Vax
- Founder: Alan Brazier
- Area served: United Kingdom; Australia;

= Vax (brand) =

UK cleaning appliance company

Vax UK Ltd is a British based brand that manufactures electrical goods and cleaning products in the floor-care and air treatment sectors, and which has its headquarters in the United Kingdom. Since 1999 the brand has been owned by a company called TTI Co. Ltd Group, which is based in Hong Kong. Vax UK Ltd has its main headquarters and R&D centre located in the city centre of Birmingham, West Midlands and a service, warehouse and depot operation in the village of Hampton Lovett, near Droitwich, Worcestershire. Vax branded machines are manufactured in China. Vax employs over 400 staff across its Birmingham and Droitwich sites in the UK.

==History==
Vax UK Ltd was founded in December 1977 by Alan Brazier, who had prior experience in the field of industrial carpet cleaning. Brazier developed a prototype of a machine suitable for a household but capable of washing carpets and handling accident spillages or flooding. In 1979, Vax launched an "orange tub" multi-functional floor-care machine to fulfil this purpose and initially engaged with consumers by door-to-door sales of the device. This product was a world first.

===Trademark conflict with DEC and advertising slogan===
Although Digital Equipment Corporation's VAX minicomputer was introduced October 25, 1977 and Vax UK Ltd was formed months later, DEC (for a while) still had a trademark problem.

In 1986-87 and some later advertisements, the company adopted the slogan, "Nothing sucks like a Vax!" This echoed its competitor's slogan from the 1960s, "Nothing sucks like Electrolux". Playing on the double meaning of the word "sucks", the slogan "Nothing sucks like a VAX!" was used by critics of the VAX computer and complex instruction set computers in general.

Vax products were first offered for sale by high-street retailers in 1982, and the 111 Orange Tub model went on to become a top-selling vacuum cleaning product.

===James Dyson and beyond===
In June 1990 Vax contracted James Dyson to produce an upright vacuum cleaner aimed at the British market.
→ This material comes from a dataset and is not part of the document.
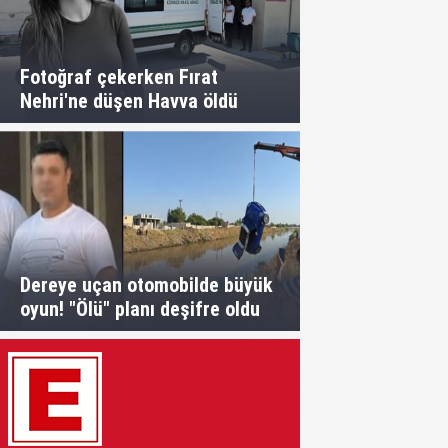
Fotoğraf çekerken Fırat
Nehri'ne düşen Havva öldü
Dereye uçan otomobilde büyük
oyun! "Ölü" planı deşifre oldu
This deal involved a £75,000 licence. By July 1991, he had left the company to produce this product independently.

In July 2010, Dyson attempted to bring legal action against Vax, over its Mach Zen vacuum cleaner, in the High Court for infringement of design patents. However, in 2011 the UK Court of Appeal rejected this claim.

In 2011, Student Placement Engineer Jake Tyler developed Vax ev, a working prototype of the world's first cardboard vacuum cleaner. This product was featured across a number of tech and environmental online editorials including Gizmag and TreeHugger, and on the BBC Television series Bang Goes the Theory. The cleaner is referenced as a key point in the history of Vacuum Cleaner development by the Best Cordless Vacuum Guide.

In 2014 Vax diversified its product range from vacuums, carpet washers and steam cleaners to include pressure washers, air purifiers and de-humidifiers.